I have been reflecting on a paragraph that I read this morning on MyBPDStory, which you can find here: http://mybpdstory.wordpress.com/2013/03/13/more-updates-and-assessments/. The paragraph that has really hit me hard is this one:
“I genuinely do not know why this happens, but it has been a recurring pattern throughout my life, and caused such pain and hurt to myself and the others around me. People think I am playing games – telling them one minute that I love them and want to be with them forever, and the next, telling them to get out of my life. I have been accused of being cold, uncaring, a game player, a mind fuck.”
“I asked her what she meant by that, and she said that when I was talking, she did not feel any emotions associated with my words. So when normal people speak, you can hear guilt, love, affection, pain or any of a whole host of other emotions. My voice and mannerisms, she said, appeared empty, which indicated to her that I was in‘pretend mode’. I tried to explain that firstly, I have told someone my life history so many times to so many different therapists/people that to me now, it is just a story. It doesn’t hurt to say the words, I am just repeating myself for the umpteenth time. Also, I have given to much thought to my life, actions and behaviours, and everything is so deeply analysed that I don’t feel any emotion any more. Perhaps also, I do not allow myself to feel the emotion because it would be too painful for me, and I have been there and done that. She told me that a big part of MBT is breaking down those walls and removing ourselves from pretend mode, and allowing ourselves to feel the emotions. This could prove traumatic, but it has to be done to gain a better understand and enable myself to heal.”

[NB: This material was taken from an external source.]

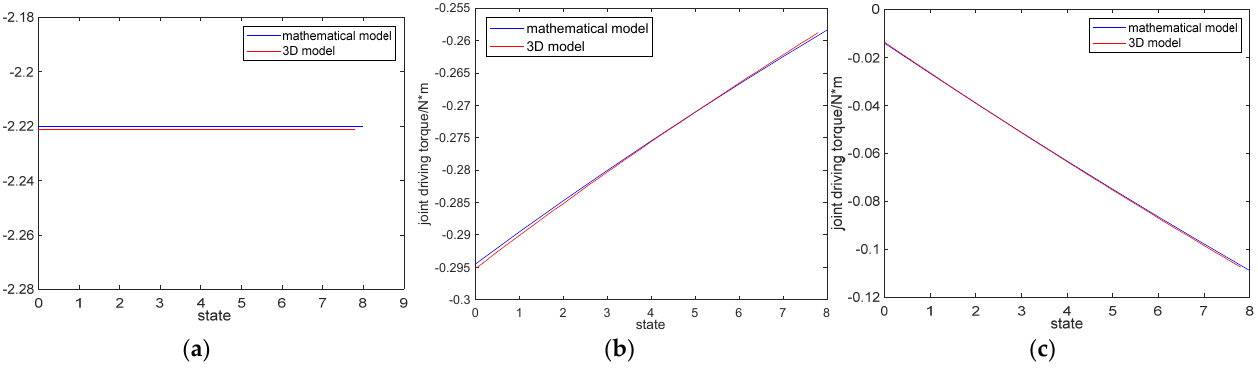
Figure 13. Comparison results of simulation 2. ( a ) Upper kinematic chain. ( b ) Bottom kinematic chain 1. ( c ) Bottom kinematic chain 2.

Both of these paragraphs are me! I realized today that what I am feeling is a past behavior that I didn’t even realize til now. In my past when I felt this way, I was able to brush it off as something else, not considering (as I didn’t know that I needed to) that perhaps it was something deeper.
I know with my current relationship, I don’t want this behavior to continue. I don’t want to hurt not just myself (although my BPD thoughts just say words like, “doesn’t matter, he will leave just like everyone else does”), but him as well. I do believe somewhere deep inside that I deserve to be loved, but I do know I have to break down the walls, so I can feel those emotions.
I’m really bothered by what I have realized, but I’m also hopeful that with this realization that another tiny step forward will happen.